With God gone, the sexual revolution exploded. Shortly thereafter, killing unwanted children was declared a “right” by 7 Supreme Court justices who are now regretting their decision as they are burning in hell.
Basic economic law proves that if you want less of something, you tax it. If you want more of something, you subsidize it. Our government, in its infinite wisdom, decided to subsidize unwed mothers promoting more of it and even encouraging them financially to not marry the father. Now, 40% of all births are to unwed mothers. With the destruction of the family, both our prison and the welfare systems are exploding.
Coinciding with the destruction of morality and the family, LBJ began nationalizing education in 1965 with the Elementary and Secondary Education Act. Every five years or so they roll out some new plan to fix education - Goals 2000, School to Work, Race to the Top or Common Core.
Teachers now have an impossible job. Disrespect and an entitlement mentality reigns among youth. Teachers can no longer teach the greatness (though never perfect) of America, are required to teach to the test and Christian teachers must use caution in how much “Truth” they can impart in the classroom.
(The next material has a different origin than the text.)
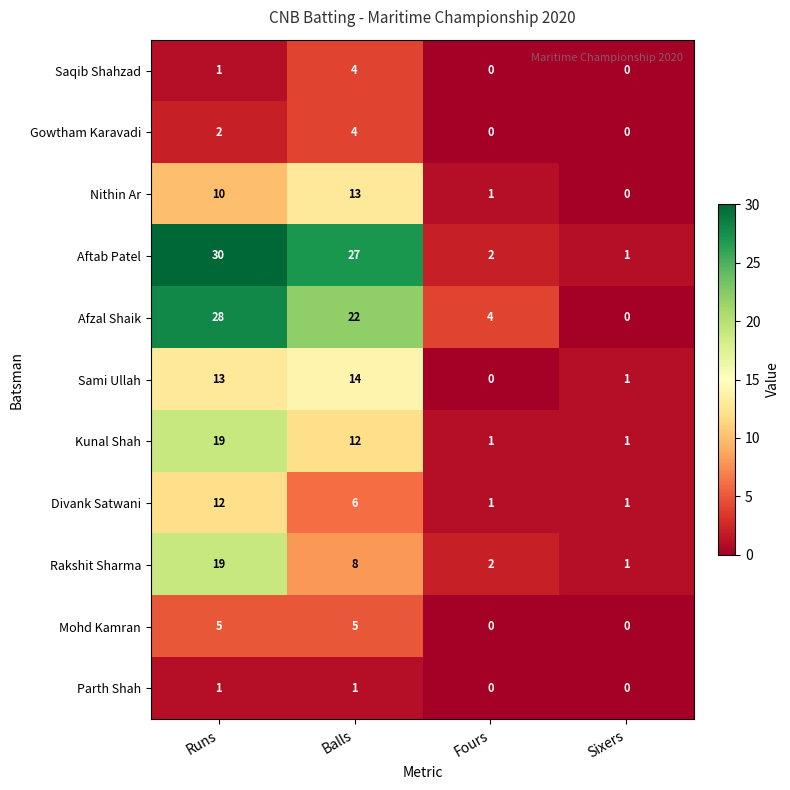

Is the value of Gowtham Karavadi at Runs greater than the value of Mohd Kamran at Runs?

No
Parents have no say so on curriculum. Although I received a great education in Edmond, what teachers are required to teach has changed. I didn’t want my children taught that evolution was a fact, there are more than two genders, climate change is the greatest threat to our generation or that every teen should be sexually active. Consequently, not only do I pay my property taxes, but I had to pay an additional $7000 per year per child to receive an education that their mother and I approved. According to my BIble, I am charged with training up my children, not the government. By the way, Christian Heritage Academy is not a school full of rich parents. Most were pure middle class working extra hours and odd jobs to afford tuition.
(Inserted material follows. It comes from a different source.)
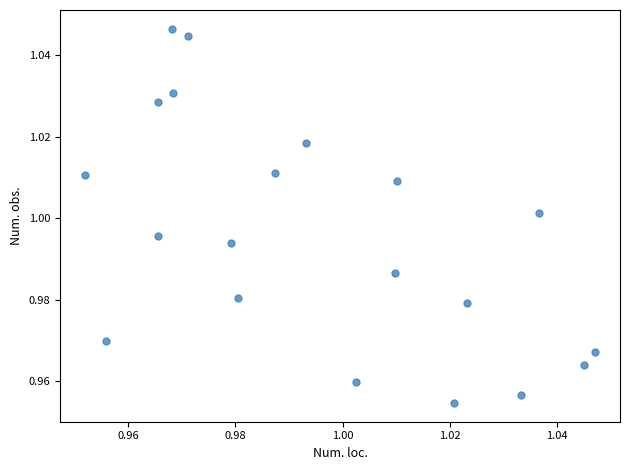

How many data points are displayed?

20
Teachers who want the best for children are not to blame for this mess, but neither are the parents and neither are the taxpayers.
So what is the fix? More money? We’ve had HB1017, para-mutual horse racing, liquor by the drink, casinos, the lottery and now HB1010. Does anyone really think this is going to fix education?
The problem is the system. My question for all who read this is please name one government department or agency anywhere that is both efficient AND cost effective? Most government agencies are neither. So why do we think the Department of Education will be any different?